Variant 2. The deletion of m from the buffer is avoided in order to increase the chance to find a better FN but at the cost of increasing the message replication.

4.3.3. Final Node Condition Evaluation

To consider a neighbor node u as FN, the current node c evaluates u’s future path [ w k , . . . , w n ]. For each segment [ w i , w i + 1 ], i = k , . . . , n 1 , two conditions are evaluated (see Figure 1):
  • C1: the waypoint w i + 1 is located within the transmission range of the recipient d m .
  • C2: the waypoint w i + 1 is located within the truncated cone projected by the transmission range circle of d, and whose top is w i .
If one of these two conditions is satisfied, it is enough to make u an FN, as this means that this node will certainly connect to the recipient. The forwarding process is schematized in Figure 2. In particular it shows the forwarding strategy using TTA evaluation Variant 2 and Message deletion Variant 1. The chart starts with the two cases (a) and (b), which result both in checking the current u with the current m. The planned path waypoints are taken and checked with condition C1 and C2.

5. Performance Evaluation

In this section, we discuss the evaluation strategy of our proposal and the obtained results. For the evaluation, we use a typical search and rescue scenario where some UAVs perform a scanning search in a specific area. For each protocol configuration, we perform 100 runs so as to avoid any bias and evaluate the goodness of the following three metrics:
  • Packet delivery ratio: computed as the ratio between the number of packets actually received and the number of packets sent from a source.
  • Overhead ratio: the amount of extra packets needed to deliver the packet to its destination. The metric is computed as: (number of relayed packets − number of delivered packets)/number of delivered packets.
  • Latency: the time taken by all packets to reach the destination.
These three metrics are studied by varying the number of UAVs, to evaluate the performance trend of the proposal under varying network density. Along with the average values, we compute the confidence interval over the 100 data samples.
To asses the protocol, we conduct two set of comparisons: The first set considers our protocol compared against the other traditional DTN routing protocols (Epidemic, Spray and Wait, First Contact, Max Prop). In particular, for Spray and Wait, the chosen number of allowed copies is set to 5. The second comparison considers different parameter combinations of the proposed protocol.
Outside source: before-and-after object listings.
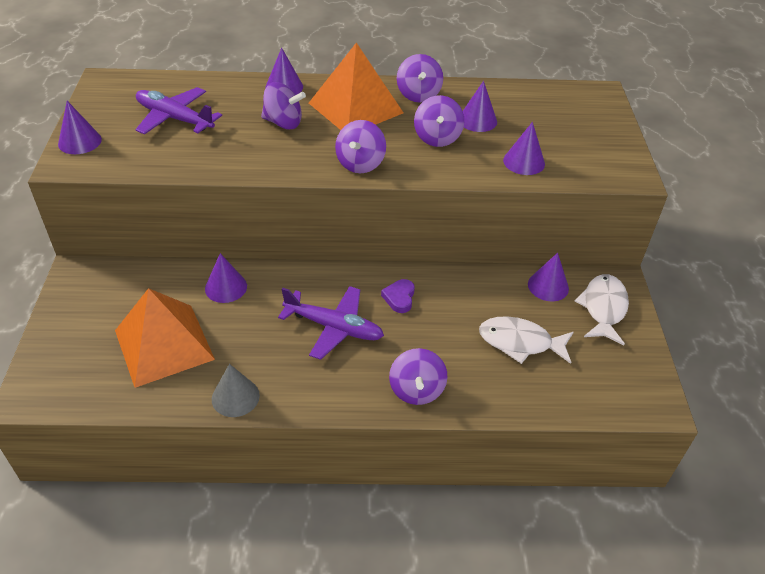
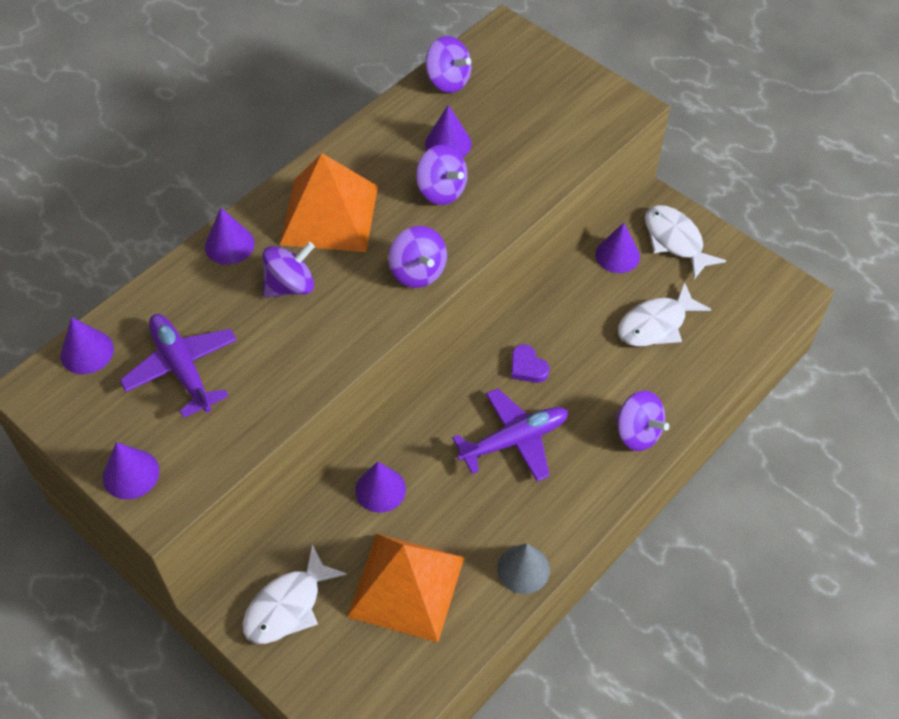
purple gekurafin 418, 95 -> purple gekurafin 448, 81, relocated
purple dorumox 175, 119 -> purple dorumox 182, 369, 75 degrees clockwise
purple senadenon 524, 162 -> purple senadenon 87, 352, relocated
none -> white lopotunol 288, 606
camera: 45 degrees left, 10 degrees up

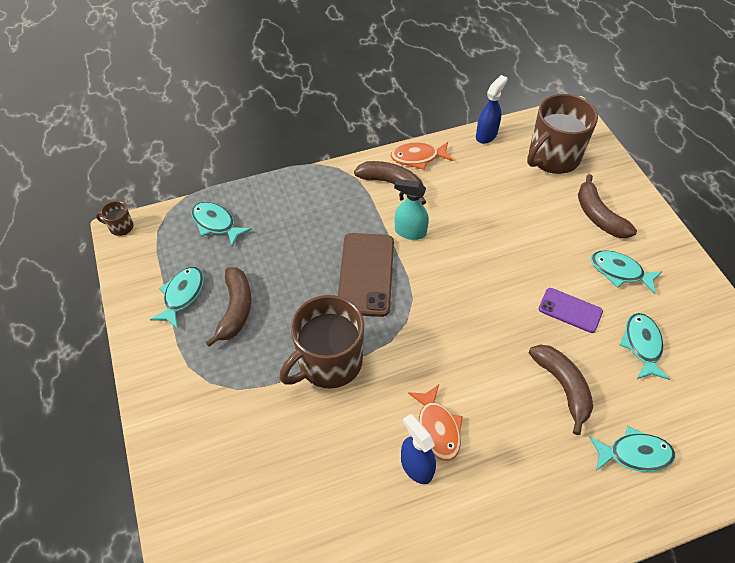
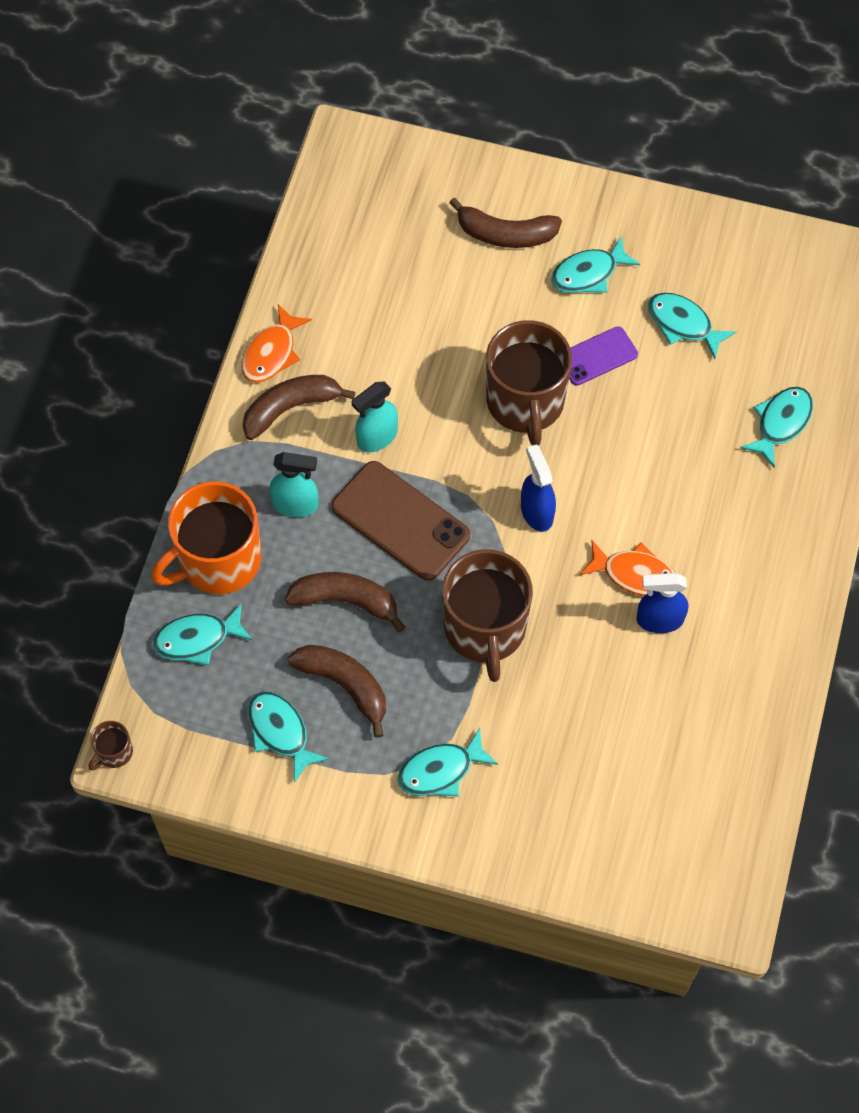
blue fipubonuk 486, 135 -> blue fipubonuk 536, 512, relocated
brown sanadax 553, 157 -> brown sanadax 525, 402, relocated
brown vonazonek 563, 386 -> brown vonazonek 346, 601, relocated
none -> turquoise fipubonuk 296, 504
none -> orange sanadax 218, 560
none -> turquoise lopotunol 440, 770
camera: 55 degrees left, 10 degrees up

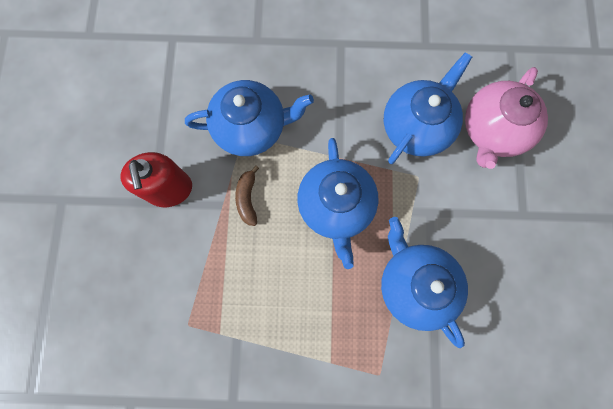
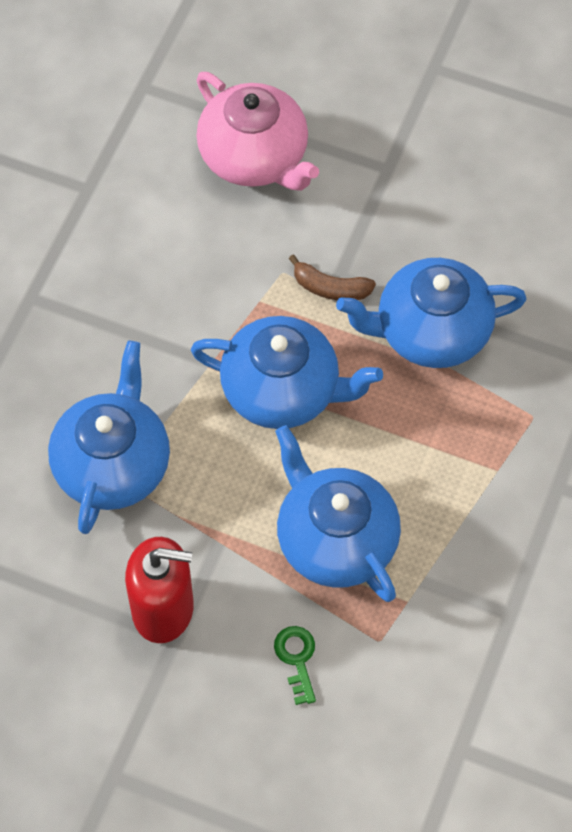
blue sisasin 416, 126 -> blue sisasin 335, 540, relocated
brown vonazonek 247, 199 -> brown vonazonek 330, 288, relocated
none -> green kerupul 297, 659
camera: 70 degrees left, 15 degrees down

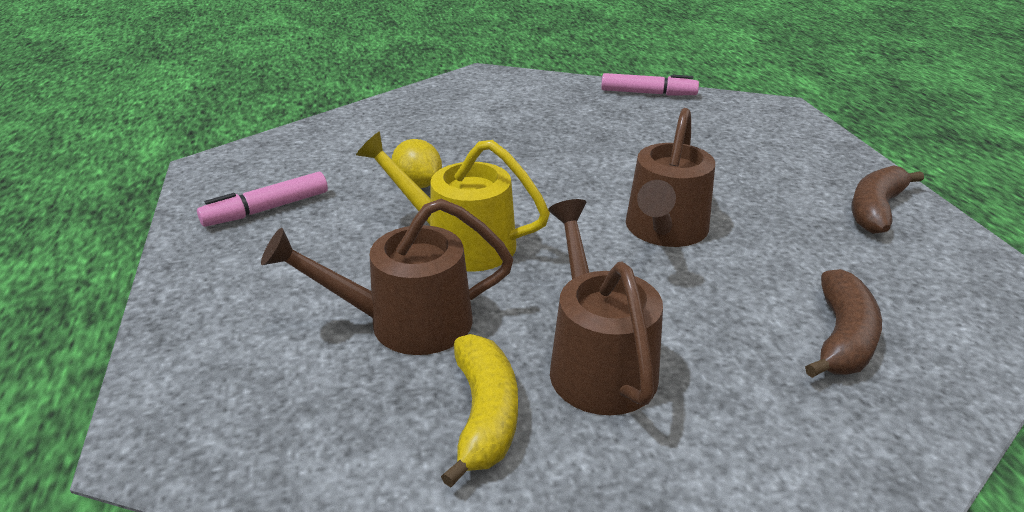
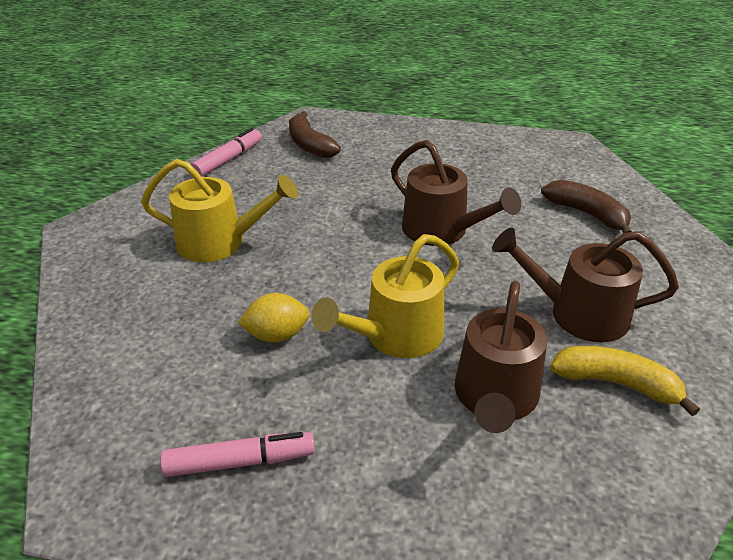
brown vonazonek 876, 210 -> brown vonazonek 310, 145, relocated
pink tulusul 267, 209 -> pink tulusul 240, 462, 90 degrees counterclockwise
none -> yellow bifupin 219, 242
camera: 65 degrees left, 5 degrees up

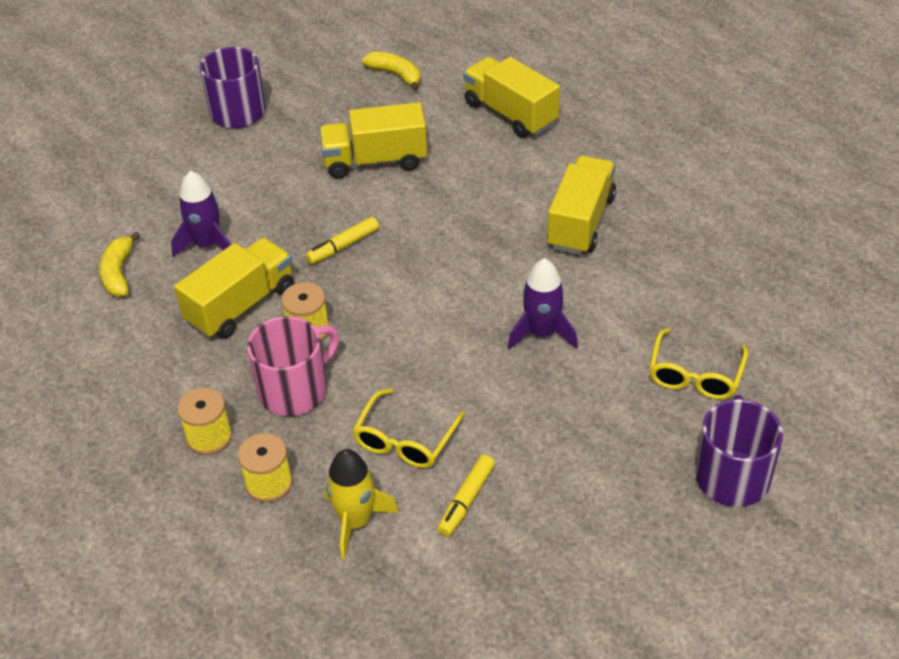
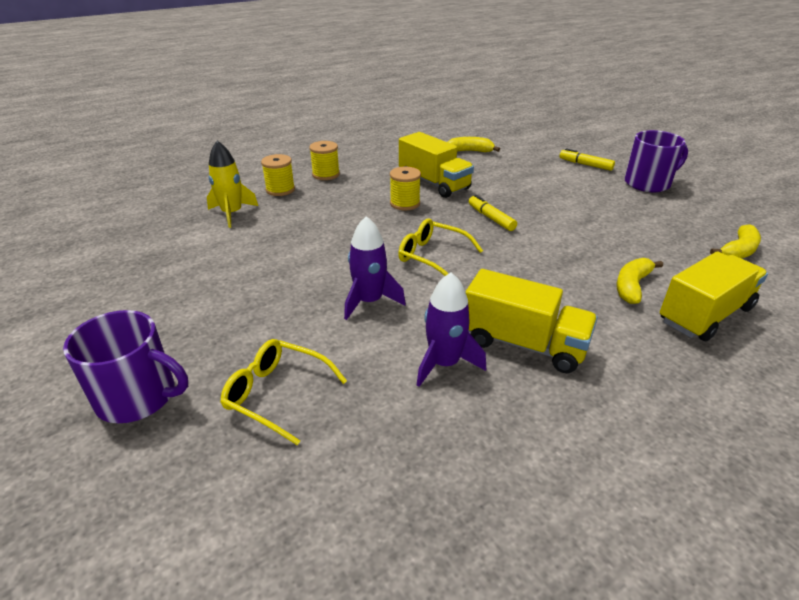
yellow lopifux 375, 161 -> none
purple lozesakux 207, 245 -> purple lozesakux 444, 363, relocated
pink sanadax 295, 390 -> none
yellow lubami 405, 440 -> yellow lubami 432, 256, relocated
yellow tulusul 466, 500 -> yellow tulusul 585, 164, relocated
none -> yellow vonazonek 632, 286
camera: 95 degrees right, 10 degrees down

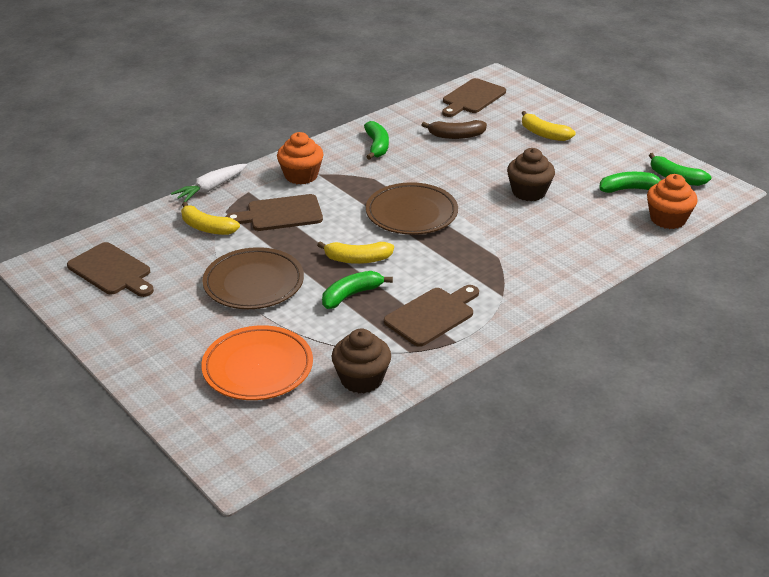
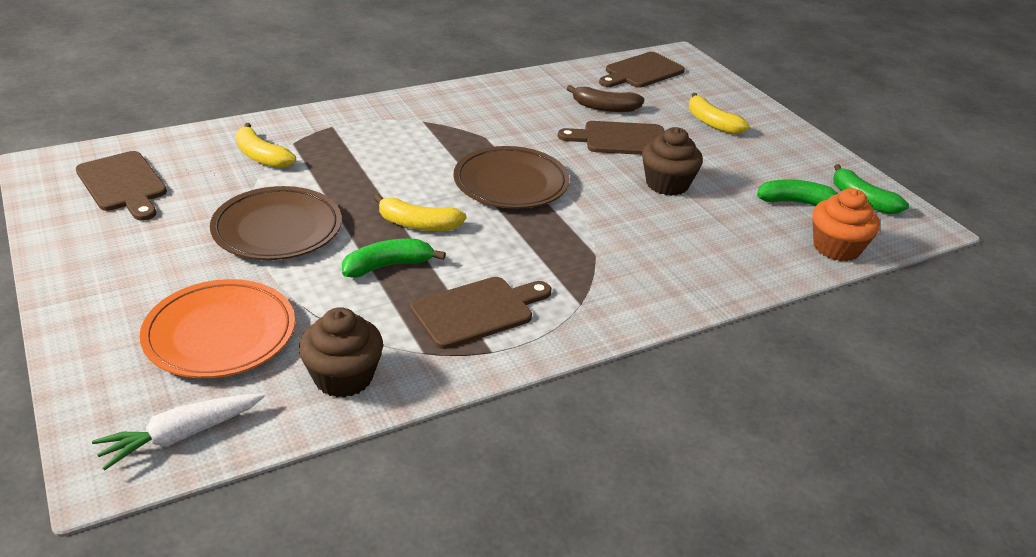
green vonazonek 377, 146 -> none
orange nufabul 301, 175 -> none
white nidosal 211, 188 -> white nidosal 181, 436, relocated
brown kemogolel 280, 214 -> brown kemogolel 620, 139, relocated
camera: 10 degrees right, 0 degrees up

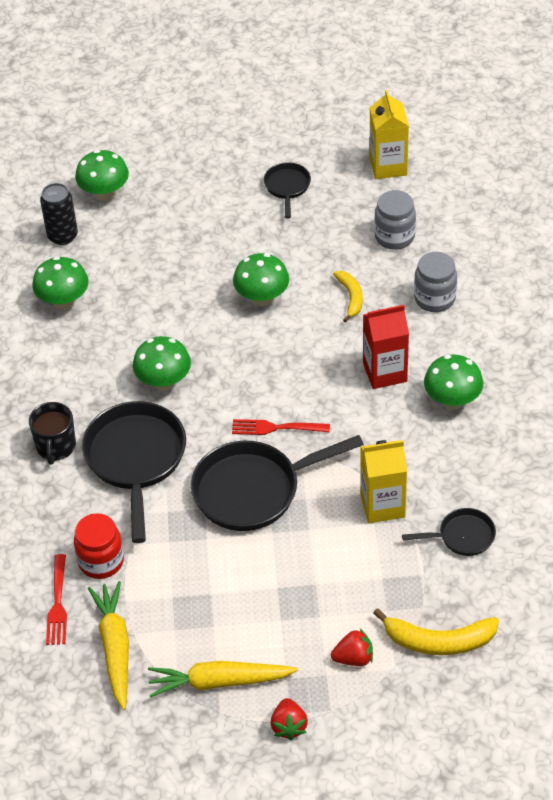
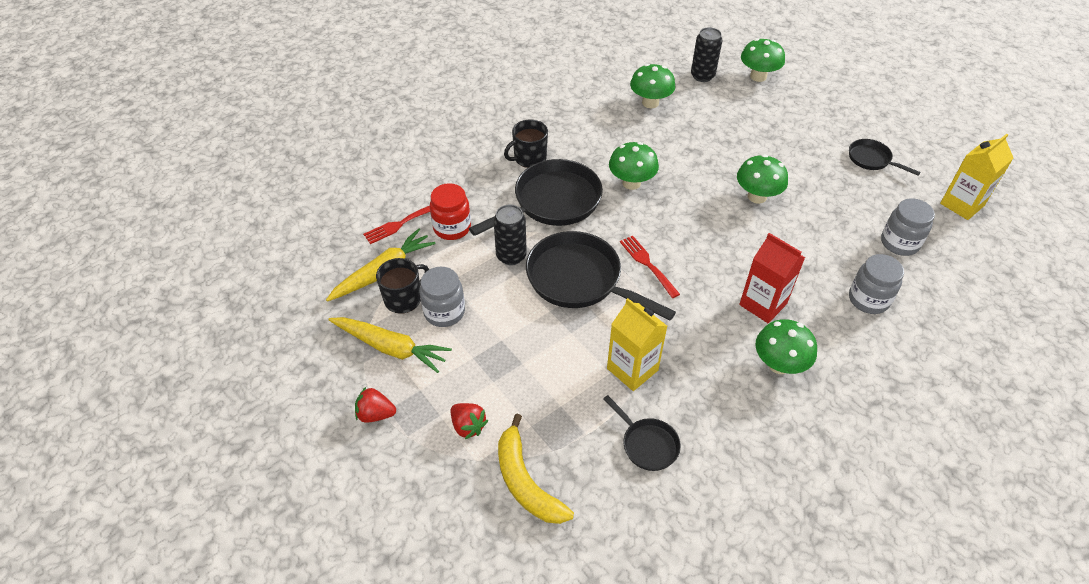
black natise 287, 187 -> black natise 871, 159, 105 degrees counterclockwise
yellow vonazonek 351, 297 -> none
yellow nidosal 219, 682 -> yellow nidosal 391, 348, 150 degrees clockwise
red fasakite 289, 726 -> red fasakite 375, 414, 45 degrees clockwise
none -> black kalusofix 511, 256
none -> black sanadax 404, 299
none -> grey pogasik 444, 312
camera: 55 degrees right, 0 degrees up

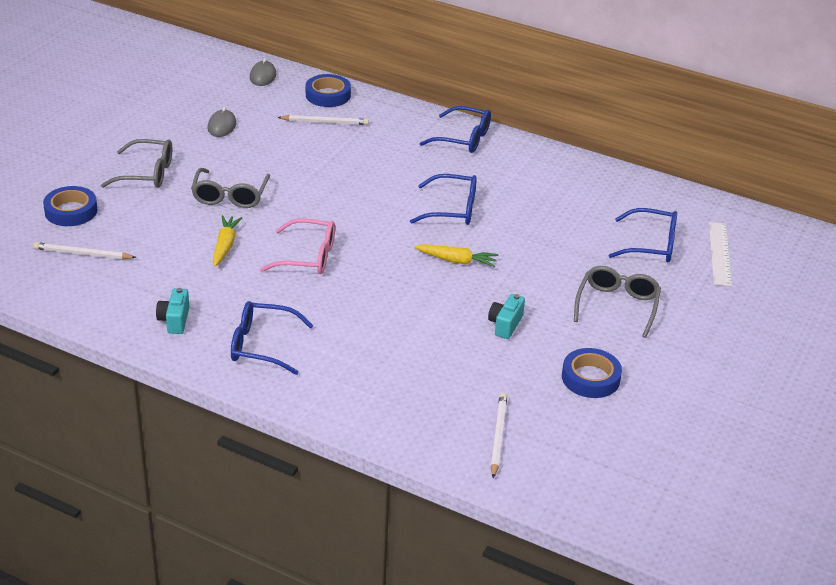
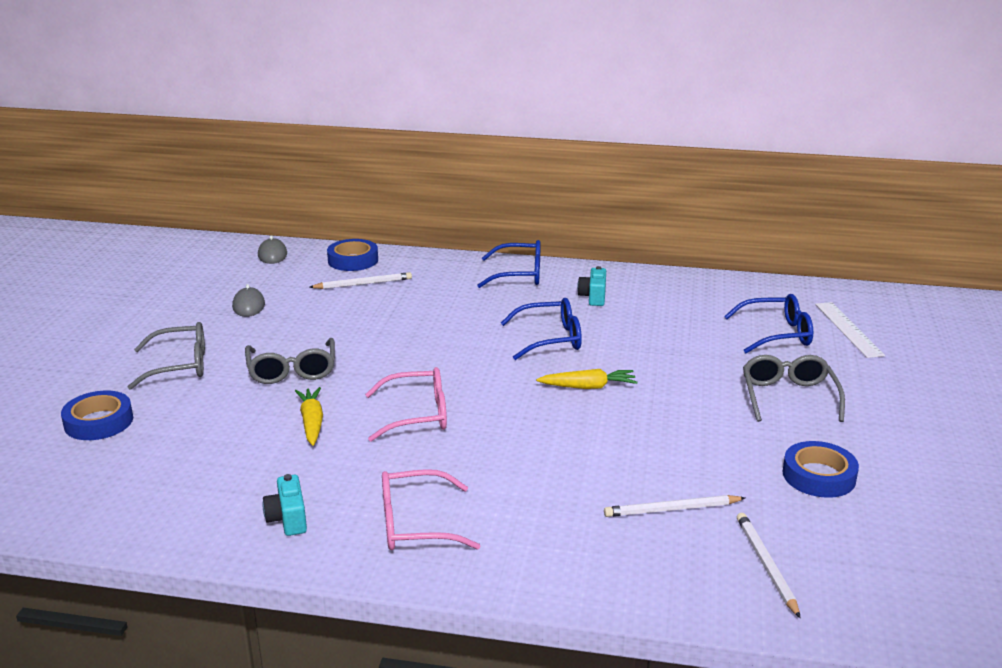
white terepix 82, 254 -> white terepix 671, 509, relocated
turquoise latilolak 505, 325 -> turquoise latilolak 593, 297, relocated
blue lubami 261, 345 -> pink lubami 415, 524
camera: 15 degrees left, 10 degrees down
5.1. The One Simulation Environment

The Opportunistic Network Environment (The One) software is a well-know simulation tool tailored for the performance evaluation of DTN routing protocols. Written in Java, it is capable of simulating packet routing between nodes with various DTN routing algorithms and sender and receiver types. The One can generate node movements using different mobility models, and provides a graphic visualization of both mobility and packet forwarding progress through a customized interface. The software is available as open source and can be customized as needed through a main configuration file denoting the simulation components.

5.2. Simulation Scenario

The search and rescue scenario is a common and relevant context for UAV adoption. Trying to mimic a realistic mission objective, we took inspiration from Ref. [15] where UAVs are actively searching for a target which is located on the ground. Realistic scenarios embodying this modus operandi are natural disaster events (earthquake, hurricane, tsunami, etc.), where victims in dangerous or inaccessible areas need to be tracked and time is of the essence. In this context, human operators might be not capable of entering certain areas, hence employ UAVs to inspect them or UAVs are employed anyways to assist and speed up the tracking process.
Under these settings, whenever a UAV has some relevant information about the search, it has to transmit the information to the base/control station, which might be located outside the search area. It might happen that no direct communication link to the base station is available and the only means to deliver the information is by relying on other nearby UAVs. On their turn, these UAVs might have different operational objectives, not necessarily related to the search operation. As an example, their focus is on a much larger operational area, containing the search one. In Figure 3 is provided a graphical representation of discussed search and rescue scenario.
Modeling this scenario, we employ the Random Waypoint (RWP) mobility model for the delivery UAVs. It is clear that all the waypoints of the RWP model are already planned at the start of the simulation, in order to simulate a planned path for each UAV. Communication wise, we adopt the 802.11 g standard as, with respect to other technologies, it offers an excellent tradeoff between coverage and bandwidth; in our previous test [22,23,24], we were able to communicate without packet losses up to 1.5 km. Energy wise, the electromechanical part of the drone is the most consuming one, hence employing another communication technology does not have a great impact on the final outcome. Nevertheless, one can always make use of the low power modes offered by the IEEE standard. In Table 1 are exhibited all the simulation parameters.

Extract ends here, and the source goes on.